Homeland Security Massively Ramps Up Police Dogs at Border

0
14

The Department of Homeland Security (DHS) is ramping up its police dog presence at the U.S.-Mexico border, amid growing concerns about border security.

A Newsweek analysis of federal procurement data has revealed the department more than doubled its spending on dog providers in the first six weeks of the year compared with the amount it spent in a similar period in 2023, and a government spokesperson confirmed it was increasing the number of canines it will use this year. One charity called the spending wasteful.

From January 3 to February 5, DHS spent $264,000 on three new contracts to dog providers. In a comparable period in 2023, from February 15 to February 27, the department spent $119,686 on two new contracts. DHS did not procure new contracts in January 2023.

The contracts, given to Police Service Dogs Inc., Carolina Canine Academy LLC, and Deborgem Enterprises Incorporated, were awarded by the U.S. Customs and Border Protection (CBP) sub-agency. A CBP spokesperson told Newsweek the dogs will be trained at the U.S. Border Patrol Canine Academy in El Paso, Texas, which is projected to produce 33 percent more new dog teams in the fiscal year 2024 than in the same period in 2023, before being deployed nationwide.

U.S. Border Patrol Agent Sean Huntsman trains German shepherd, Birt, on May 9, 2006 north of Colville, Washington. The DHS has spent more than $250,000 on contracting dog providers in the first six weeks of…


Photo by Jeff T. Green/Getty Images)

The spokesperson added that the number of canines procured reflects the number of canines needed to maintain USBP’s nearly 900 teams stationed across the country.

“The Border Patrol Canine Program is committed to upholding the highest standards of discipline and training,” the spokesperson said. “The use of canines is directly related to CBP’s humanitarian efforts of preserving life by combatting human smuggling and preventing the smuggling of controlled substances across U.S. borders.”

Kelly Overton, the executive director of Border Kindness—a charity that provides support to migrants—raised concerns about the use of the dogs. Speaking to Newsweek, he criticized the increased expenditure on the animals and accused CBP agents of using them to intimidate asylum seekers, a claim Newsweek then put to CBP for comment.

“As through US history (slavery, civil rights, public protest), local, state and federal government(s) in USA use dogs to control, intimidate and terrorize individuals and communities. Border Kindness has witnessed individual CBP agents do this—use dogs as weapons of intimidation against asylum-seeking individuals and families,” he said.
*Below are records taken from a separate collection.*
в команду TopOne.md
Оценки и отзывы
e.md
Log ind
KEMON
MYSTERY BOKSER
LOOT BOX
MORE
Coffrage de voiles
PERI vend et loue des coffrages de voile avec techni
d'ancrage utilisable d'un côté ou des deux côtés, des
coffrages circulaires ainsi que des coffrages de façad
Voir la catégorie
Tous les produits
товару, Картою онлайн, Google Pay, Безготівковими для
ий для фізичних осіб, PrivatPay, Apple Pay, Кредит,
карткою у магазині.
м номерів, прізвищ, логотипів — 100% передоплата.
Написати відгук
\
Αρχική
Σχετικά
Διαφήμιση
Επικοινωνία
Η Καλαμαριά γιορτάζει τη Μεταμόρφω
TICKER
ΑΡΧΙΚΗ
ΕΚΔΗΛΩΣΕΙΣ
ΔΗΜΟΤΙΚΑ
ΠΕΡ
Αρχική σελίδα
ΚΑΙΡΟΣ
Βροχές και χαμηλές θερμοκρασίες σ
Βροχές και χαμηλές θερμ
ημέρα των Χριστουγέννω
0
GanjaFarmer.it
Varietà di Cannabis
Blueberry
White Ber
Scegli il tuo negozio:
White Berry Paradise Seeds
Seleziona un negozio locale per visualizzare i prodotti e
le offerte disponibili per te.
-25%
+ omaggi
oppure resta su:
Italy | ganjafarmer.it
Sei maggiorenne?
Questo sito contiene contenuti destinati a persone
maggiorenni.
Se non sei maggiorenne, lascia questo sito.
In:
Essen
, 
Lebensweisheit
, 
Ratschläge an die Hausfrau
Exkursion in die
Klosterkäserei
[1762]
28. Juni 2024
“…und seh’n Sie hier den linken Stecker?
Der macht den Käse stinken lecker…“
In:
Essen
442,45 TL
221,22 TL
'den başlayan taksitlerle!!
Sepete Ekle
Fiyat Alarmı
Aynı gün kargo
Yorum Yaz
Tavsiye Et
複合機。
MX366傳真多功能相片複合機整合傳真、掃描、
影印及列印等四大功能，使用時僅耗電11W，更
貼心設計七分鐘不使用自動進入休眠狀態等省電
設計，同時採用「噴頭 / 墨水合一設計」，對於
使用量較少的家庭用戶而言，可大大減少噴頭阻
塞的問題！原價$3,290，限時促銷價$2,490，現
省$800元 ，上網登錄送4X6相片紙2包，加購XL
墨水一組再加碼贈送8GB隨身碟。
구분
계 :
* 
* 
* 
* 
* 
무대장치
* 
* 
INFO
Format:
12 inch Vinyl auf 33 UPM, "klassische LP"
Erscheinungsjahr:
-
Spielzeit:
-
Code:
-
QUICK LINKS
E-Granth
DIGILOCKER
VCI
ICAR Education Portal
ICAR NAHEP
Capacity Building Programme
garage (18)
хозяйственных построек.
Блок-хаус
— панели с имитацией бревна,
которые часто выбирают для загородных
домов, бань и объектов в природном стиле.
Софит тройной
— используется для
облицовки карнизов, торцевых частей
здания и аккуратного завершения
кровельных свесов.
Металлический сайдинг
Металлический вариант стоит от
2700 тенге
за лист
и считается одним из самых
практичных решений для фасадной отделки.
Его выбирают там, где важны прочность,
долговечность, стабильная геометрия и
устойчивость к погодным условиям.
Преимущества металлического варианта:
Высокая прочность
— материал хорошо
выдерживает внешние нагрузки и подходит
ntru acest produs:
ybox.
Overton continued: “There is a role for well-trained working dogs to assist in seizing drugs, firearms, and other dangerous items. In regards to immigration, increasing budgetary spending on dogs—one example of continued militarization of the border—is wasteful and continues to ignore the regional and global crises fueling migration across the globe.”

With border encounters surging in recent years, border security has captured public attention in recent weeks. CBP data showed federal border agents encountered around 2.5 million migrants in 2023, a record high. However, encounters halved in January in comparison with December’s numbers.

A bipartisan bill intended to bolster border security by providing tougher immigration enforcement and allowing DHS to temporarily shut down the border during surges of crossing attempts recently failed in Congress because it lacked the support of former president Donald Trump, who called on Republicans to kill it.

Meanwhile, in January, the U.S. Supreme Court ruled in favor of Biden’s decision to remove razor wire and other barriers that had been constructed along to border to curb immigration, sparking a backlash in which Texas Governor Greg Abbott vowed to continue using the deterrents, flouting the Biden administration’s orders.

According to CBP’s website, police dogs have been used since 1970 to detect and apprehend terrorists, seize contraband substances including drugs, and assist local law enforcement agencies. They also detect human remains.

In January, a CBP dog found mummified monkeys in a bag belonging to a passenger returning to the U.S. from a trip to the Democratic Republic of the Congo, according to a CBP press release.

“The CBP Canine Program is critical to the mission of the Department of Homeland Security: ‘to protect the homeland,'” the website says.

It adds that it trains dogs “based upon numerous federal and internationally recognized standards” in two training sites.